China is becoming a leader in areas related to clean energy, but China’s problem is that it cannot consume what it produces because its workers don’t make enough money. And China has an unprecedented trade surplus with the rest of the world: this will be met with a protectionist backlash that will put a cap on China’s ability to export anymore anywhere. For China to transform its economy, it has to wean itself off its export-led growth strategy and develop its domestic sources of demand. But that’s very difficult: China’s economy is built for export, where its advantage has been its low-cost labour. But that also makes it impossible to create in a short period of time a consumer-led industrial society.

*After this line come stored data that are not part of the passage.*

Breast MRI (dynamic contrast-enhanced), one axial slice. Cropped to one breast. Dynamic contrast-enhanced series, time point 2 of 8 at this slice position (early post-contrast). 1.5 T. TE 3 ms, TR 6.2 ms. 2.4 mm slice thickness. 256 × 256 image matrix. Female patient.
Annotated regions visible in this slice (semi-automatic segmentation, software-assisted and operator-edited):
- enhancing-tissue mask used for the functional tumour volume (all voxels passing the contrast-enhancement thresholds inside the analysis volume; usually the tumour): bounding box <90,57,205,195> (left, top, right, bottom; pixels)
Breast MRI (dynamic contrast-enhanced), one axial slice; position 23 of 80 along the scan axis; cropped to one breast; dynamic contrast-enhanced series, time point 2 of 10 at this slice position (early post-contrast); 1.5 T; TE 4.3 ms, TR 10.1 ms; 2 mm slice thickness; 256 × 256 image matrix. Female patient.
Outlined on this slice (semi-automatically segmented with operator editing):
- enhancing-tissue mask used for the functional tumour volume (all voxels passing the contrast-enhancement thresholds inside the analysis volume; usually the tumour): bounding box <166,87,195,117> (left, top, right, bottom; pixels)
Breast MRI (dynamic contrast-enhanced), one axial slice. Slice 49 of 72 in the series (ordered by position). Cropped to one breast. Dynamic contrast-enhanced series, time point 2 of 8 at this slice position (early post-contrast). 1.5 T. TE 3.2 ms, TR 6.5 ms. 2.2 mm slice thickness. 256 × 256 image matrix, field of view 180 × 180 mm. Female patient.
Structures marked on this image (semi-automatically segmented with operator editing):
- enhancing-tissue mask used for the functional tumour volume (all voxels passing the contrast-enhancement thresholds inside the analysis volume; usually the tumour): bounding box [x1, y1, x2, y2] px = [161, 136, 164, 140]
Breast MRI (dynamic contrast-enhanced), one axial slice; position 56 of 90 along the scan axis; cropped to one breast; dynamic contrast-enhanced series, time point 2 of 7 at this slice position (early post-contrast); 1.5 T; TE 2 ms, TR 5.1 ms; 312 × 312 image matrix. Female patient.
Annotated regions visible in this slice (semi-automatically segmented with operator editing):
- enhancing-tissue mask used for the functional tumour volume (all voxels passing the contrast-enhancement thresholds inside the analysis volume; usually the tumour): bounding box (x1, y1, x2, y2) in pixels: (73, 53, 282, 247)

The US, on the other hand, has a trade deficit with everyone. Other countries couldn’t object to the US balancing its trade if it made something that other countries needed. That would remedy the global imbalances that are destabilising the world.
Also, the US economy is roughly 30% of global GDP. Only the US has the ability to finance the kind of investment programs I have in mind. $1 trillion each in three different industries is an enormous amount of money. It’s like the NASA space program, on a much larger scale and with much more at stake. China is still a small economy compared to the US.
China has pitched for an alternative to the US dollar as a reserve currency, but you say it should be careful what it wishes for. Why?
The last thing China wants is an alternative reserve currency. If there were another reserve currency, it would mean that all international transactions would have to be denominated in that currency. It’s not clear what the new currency would be; let’s say it’s the IMF’s Special Drawing Rights (SDRs). The US cannot print SDRs the way it does dollars. It would have to pay for its imports with its limited supply of SDRs. Given its current trade deficit with China, it would be out of SDRs in three months, and it couldn’t buy anything more from China. China’s trade surplus would plunge about 75% within months, and China would go into an economic crisis on an unimaginable scale. China knows this. But its officials are making some noises to put pressure on the US to prevent it from pressuring China.
The reason the dollar is a reserve currency is that the US for many years had the largest trade deficit, which throws dollars off into the global economy. Until some other country comes along and has a giant trade deficit for a couple of decades, there’s no replacement for the dollar.